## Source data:
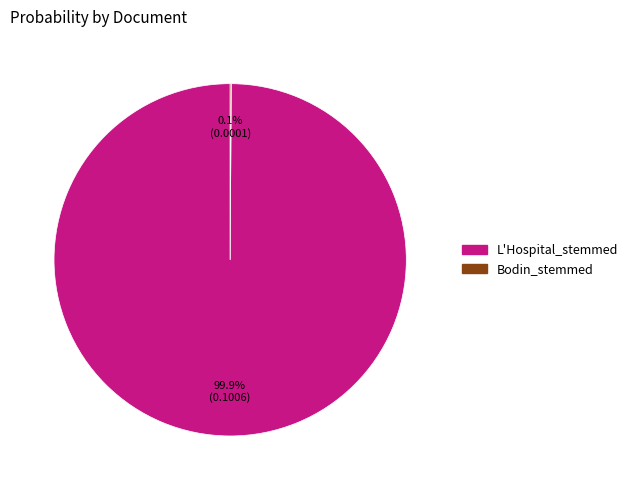

What is the largest slice in the pie chart?

L'Hospital_stemmed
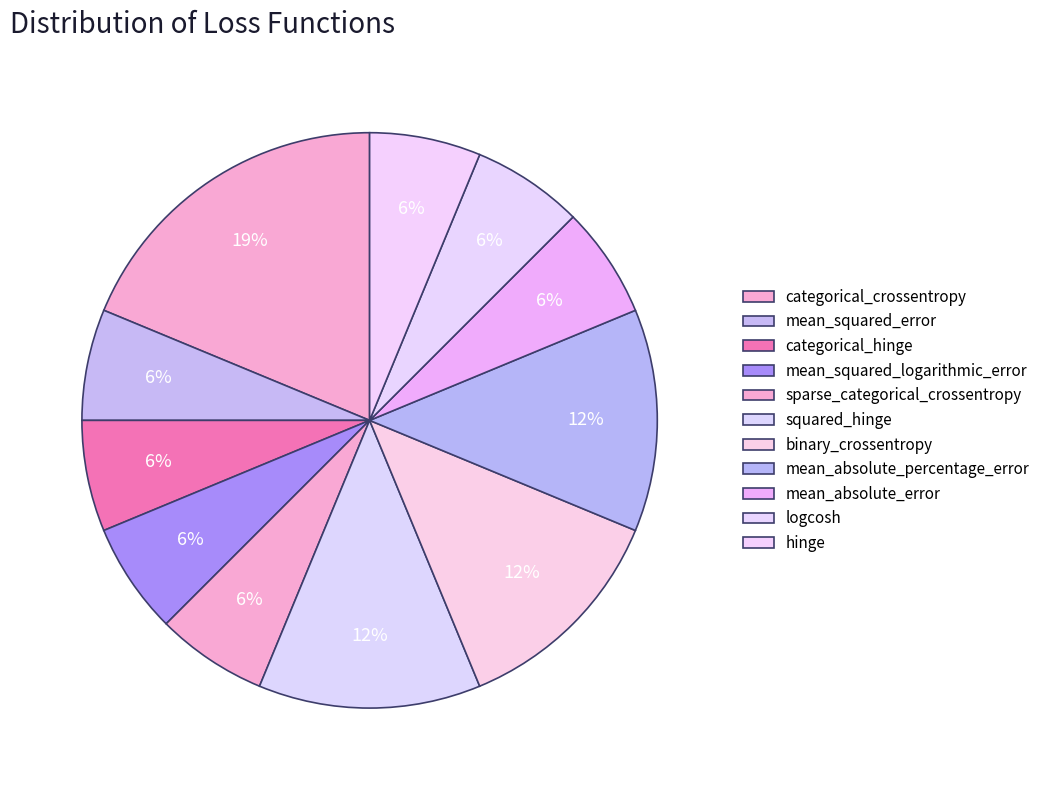

To the nearest percent, what percentage of the pie is hinge?

6%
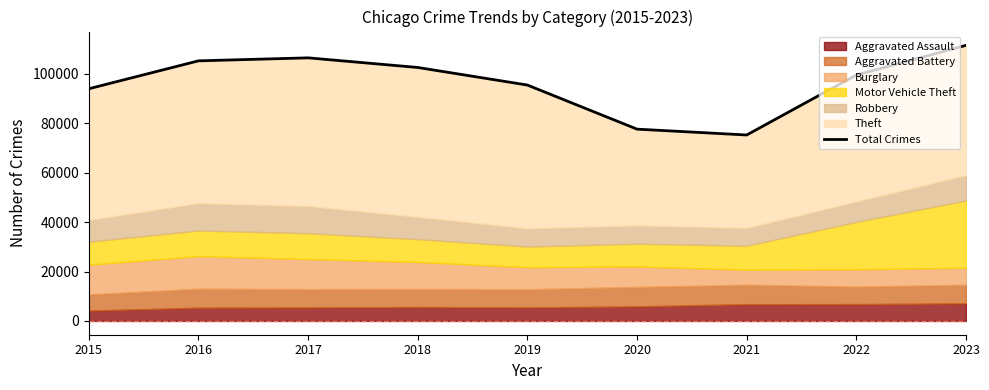

Between 2015 and 2021, which is larger?

2015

## Brief:
Write out the data again, switching "largest" to "biggest" and keeping everything else the same. Omit the pictures.

## Your response:
What is the biggest slice in the pie chart?

L'Hospital_stemmed

To the nearest percent, what percentage of the pie is hinge?

6%

Between 2015 and 2021, which is larger?

2015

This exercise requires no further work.